The quadrature degree is too low. Removing this parameter makes everything behave as normal.

OK, thank you! I am currently checking if my results are better without this parameter. I will let you know, if this solves my problem. But shouldn’t a quadrature degree of 3 be OK for Langrangian polynomials of order 2 (if I recall it correctly, 9 Gauss-points are needed for the exact integration for this element type, if the integrand is a polynomial - otherwise, the quadrature will never be exact).

And can you comment on what a reasonable value for this parameter is? If FEniCS chooses the quadrature degree automatically, I have the impression, that it takes a lot of integration points which slows down the solution procedure…
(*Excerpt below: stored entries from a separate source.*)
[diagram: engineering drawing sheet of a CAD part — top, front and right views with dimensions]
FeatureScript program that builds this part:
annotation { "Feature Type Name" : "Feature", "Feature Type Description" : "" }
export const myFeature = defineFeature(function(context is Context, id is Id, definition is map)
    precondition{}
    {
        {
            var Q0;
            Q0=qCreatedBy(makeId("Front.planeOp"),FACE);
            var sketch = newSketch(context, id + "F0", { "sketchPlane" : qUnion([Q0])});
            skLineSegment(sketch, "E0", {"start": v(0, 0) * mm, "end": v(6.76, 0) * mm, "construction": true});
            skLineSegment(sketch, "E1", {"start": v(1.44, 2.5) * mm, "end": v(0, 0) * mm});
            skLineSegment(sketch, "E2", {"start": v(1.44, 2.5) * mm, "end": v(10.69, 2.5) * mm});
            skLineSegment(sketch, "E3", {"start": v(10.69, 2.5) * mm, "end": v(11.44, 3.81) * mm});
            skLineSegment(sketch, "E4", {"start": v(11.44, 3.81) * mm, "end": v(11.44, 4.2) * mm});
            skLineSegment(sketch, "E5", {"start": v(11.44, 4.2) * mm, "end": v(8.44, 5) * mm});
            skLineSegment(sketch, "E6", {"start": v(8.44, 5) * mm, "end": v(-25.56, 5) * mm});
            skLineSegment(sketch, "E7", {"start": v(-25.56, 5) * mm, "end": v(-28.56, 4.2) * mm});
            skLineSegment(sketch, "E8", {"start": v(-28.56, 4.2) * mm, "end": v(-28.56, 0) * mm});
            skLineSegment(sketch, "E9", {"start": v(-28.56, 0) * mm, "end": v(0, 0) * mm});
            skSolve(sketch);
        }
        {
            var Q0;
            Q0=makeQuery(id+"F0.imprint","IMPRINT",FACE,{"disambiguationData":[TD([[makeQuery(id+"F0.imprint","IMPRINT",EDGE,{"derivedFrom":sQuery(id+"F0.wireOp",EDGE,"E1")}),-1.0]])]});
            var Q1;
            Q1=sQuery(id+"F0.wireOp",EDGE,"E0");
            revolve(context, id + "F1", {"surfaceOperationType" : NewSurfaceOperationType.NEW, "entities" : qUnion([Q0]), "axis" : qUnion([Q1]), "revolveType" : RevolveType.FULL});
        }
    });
Three sounds reasonable. In general FEniCS is quite generous with quadrature points, as it is better to over-estimate than under estimate. I would always start by using fenics automatic choice, then reduce it until you see discrepancies in the result. (Especially since you are setting this parameter globally).
You can set it locally in variational formulations through the integration measure (like: dx = Measure("dx", domain=mesh, subdomain_data=cellfunction, metadata={"quadrature_degree":2}))

OK, thanks a lot - for both of my problems!